After the banning of the FAP in 1995, Borchardt organized the "camaraderie Dortmund", which supports regular demonstrations of the neo-Nazi Christian Worch. In 2001 he was convicted again for offences including bodily injury. Borchardt was regarded as the head of the Dortmund neo-Nazi scene and was still active in the "resistance West". On 27 January 2005 he took part as a speaker at an openly presented neo-Nazi meeting in the Netherlands which included organisations banned in Germany (Blood and Honour, Racial Volunteer Force). In 2011 the information portal Looking Law reported on activities of the "remnants of the former Borussenfront" under Borchardt.

The end of 2012 Borchardt gave up his reluctance to public political activity. On 27 October 2012, he was appointed chairman of the newly formed district in the Dortmund district association of the party Die Rechte, the right. Since then he has led the organization, which is seen as a replacement for the banned National Resistance Dortmund.
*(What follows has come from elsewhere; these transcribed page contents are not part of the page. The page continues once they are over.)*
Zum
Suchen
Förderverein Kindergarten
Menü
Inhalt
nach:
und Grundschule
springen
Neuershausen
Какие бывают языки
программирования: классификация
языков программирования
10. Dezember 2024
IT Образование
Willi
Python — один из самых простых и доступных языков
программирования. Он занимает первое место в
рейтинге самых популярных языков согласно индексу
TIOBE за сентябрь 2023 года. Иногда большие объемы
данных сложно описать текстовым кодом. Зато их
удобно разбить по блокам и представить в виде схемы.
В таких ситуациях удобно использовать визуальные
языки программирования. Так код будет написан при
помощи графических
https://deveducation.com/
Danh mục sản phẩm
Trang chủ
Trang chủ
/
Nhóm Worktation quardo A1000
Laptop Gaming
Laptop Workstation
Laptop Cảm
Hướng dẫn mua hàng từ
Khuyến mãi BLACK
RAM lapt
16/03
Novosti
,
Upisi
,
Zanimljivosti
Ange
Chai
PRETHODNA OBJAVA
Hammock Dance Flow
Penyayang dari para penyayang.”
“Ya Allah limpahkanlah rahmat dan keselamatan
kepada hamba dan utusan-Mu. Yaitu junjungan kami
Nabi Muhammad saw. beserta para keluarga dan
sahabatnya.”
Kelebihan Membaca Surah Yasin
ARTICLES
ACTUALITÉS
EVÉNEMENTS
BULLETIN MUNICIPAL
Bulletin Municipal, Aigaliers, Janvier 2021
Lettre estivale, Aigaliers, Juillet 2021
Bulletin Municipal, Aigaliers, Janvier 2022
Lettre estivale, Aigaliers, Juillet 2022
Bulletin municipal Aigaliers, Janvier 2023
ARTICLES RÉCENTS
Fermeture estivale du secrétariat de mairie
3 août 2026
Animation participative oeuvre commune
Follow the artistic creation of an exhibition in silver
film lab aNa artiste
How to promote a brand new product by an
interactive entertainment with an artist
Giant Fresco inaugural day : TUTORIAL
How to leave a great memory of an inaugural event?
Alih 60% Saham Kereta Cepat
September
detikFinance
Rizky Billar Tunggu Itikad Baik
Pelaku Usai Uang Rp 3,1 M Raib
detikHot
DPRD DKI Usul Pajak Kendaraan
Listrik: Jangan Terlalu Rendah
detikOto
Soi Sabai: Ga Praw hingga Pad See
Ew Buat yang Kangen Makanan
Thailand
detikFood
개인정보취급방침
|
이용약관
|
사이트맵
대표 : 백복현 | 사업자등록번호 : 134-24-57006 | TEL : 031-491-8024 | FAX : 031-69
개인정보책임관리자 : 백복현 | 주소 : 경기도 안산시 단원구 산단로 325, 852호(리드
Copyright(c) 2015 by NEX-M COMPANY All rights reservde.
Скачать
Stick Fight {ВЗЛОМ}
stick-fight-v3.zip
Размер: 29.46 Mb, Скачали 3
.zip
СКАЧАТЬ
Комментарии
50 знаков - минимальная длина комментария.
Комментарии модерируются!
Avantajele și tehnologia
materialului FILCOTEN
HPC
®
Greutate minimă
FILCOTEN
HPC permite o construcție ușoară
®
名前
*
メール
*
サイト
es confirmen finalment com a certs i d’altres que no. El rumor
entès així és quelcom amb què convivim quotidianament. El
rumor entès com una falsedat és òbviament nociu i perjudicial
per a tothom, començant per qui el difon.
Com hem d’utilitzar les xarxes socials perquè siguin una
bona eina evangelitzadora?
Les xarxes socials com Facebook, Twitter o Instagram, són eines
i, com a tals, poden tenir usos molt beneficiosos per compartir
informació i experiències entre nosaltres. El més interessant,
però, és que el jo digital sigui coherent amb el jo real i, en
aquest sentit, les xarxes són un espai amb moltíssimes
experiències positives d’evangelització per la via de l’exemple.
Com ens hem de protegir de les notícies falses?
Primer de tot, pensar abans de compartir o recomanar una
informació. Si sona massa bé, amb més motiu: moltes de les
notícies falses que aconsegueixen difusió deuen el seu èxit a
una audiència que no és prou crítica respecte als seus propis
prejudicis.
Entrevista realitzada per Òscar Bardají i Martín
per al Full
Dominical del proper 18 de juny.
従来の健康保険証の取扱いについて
In the local elections on 25 May 2014 Borchardt won a seat on the city council of Dortmund. Two months later he informed the mayor of Dortmund Ullrich Sierau that he was to resign his council seat effective 31 July 2014. Borchardt cited health and temporal reasons for this decision. He would continue to exercise his mandate as a member of the district council Downtown North. For him, Dennis Giemsch moved up, who was previously the National Resistance prohibited camaraderie Dortmund (NWDO).

According to estimates by the political scientist and constitutional protector Thomas Grumke, Borchardt still must be considered as Veteran of the West German right, but failed due to a variety of criminal and prison sentences, which restricted its activities considerably, and therefore could not develop additional significant impact on North Rhine-Westphalia party.